__What you will do__: Reproduce the lines below exactly, from the one containing "Sandra Sedini" through the one containing "travail d’une équipe expérimentée.", both included. Leave out any pictures.

[Stored data entries]
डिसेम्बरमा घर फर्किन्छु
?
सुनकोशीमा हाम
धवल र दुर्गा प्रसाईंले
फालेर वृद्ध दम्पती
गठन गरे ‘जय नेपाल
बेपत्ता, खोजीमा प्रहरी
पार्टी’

--

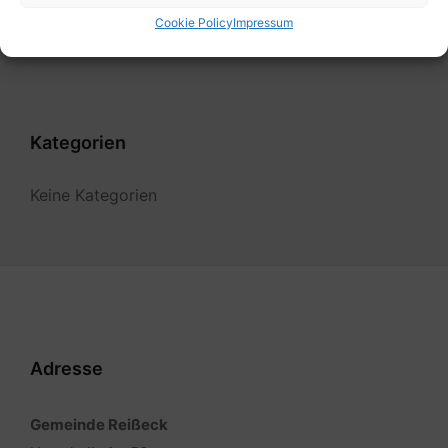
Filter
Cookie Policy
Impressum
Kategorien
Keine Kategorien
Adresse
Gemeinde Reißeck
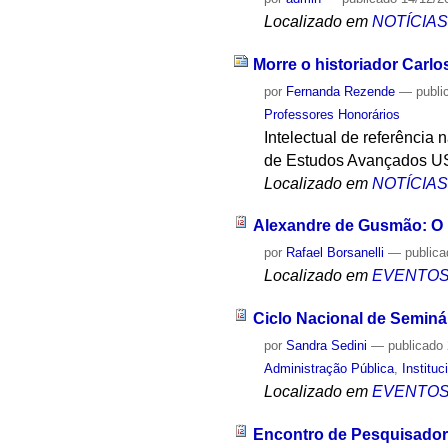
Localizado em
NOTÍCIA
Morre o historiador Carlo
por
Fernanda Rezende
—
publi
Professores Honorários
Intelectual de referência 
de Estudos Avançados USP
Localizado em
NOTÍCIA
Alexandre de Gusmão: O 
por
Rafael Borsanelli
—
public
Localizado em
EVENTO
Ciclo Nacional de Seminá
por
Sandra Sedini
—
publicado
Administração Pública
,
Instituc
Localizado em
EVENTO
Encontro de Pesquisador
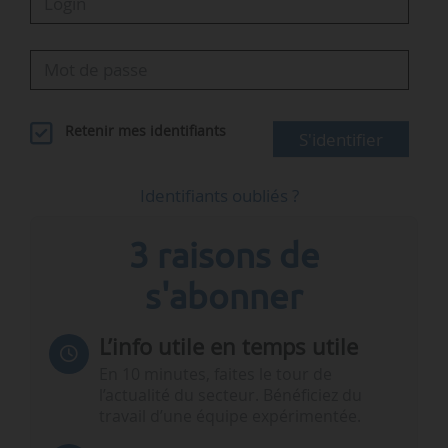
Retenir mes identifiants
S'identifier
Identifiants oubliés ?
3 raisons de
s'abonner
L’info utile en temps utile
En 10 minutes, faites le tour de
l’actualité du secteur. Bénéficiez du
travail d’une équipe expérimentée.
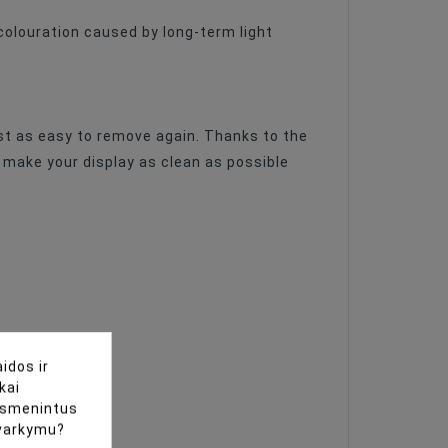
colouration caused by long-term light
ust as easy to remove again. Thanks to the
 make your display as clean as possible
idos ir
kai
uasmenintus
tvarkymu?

__Task output__:
Sandra Sedini
—
publicado
Administração Pública
,
Instituc
Localizado em
EVENTO
Encontro de Pesquisador
Retenir mes identifiants
S'identifier
Identifiants oubliés ?
3 raisons de
s'abonner
L’info utile en temps utile
En 10 minutes, faites le tour de
l’actualité du secteur. Bénéficiez du
travail d’une équipe expérimentée.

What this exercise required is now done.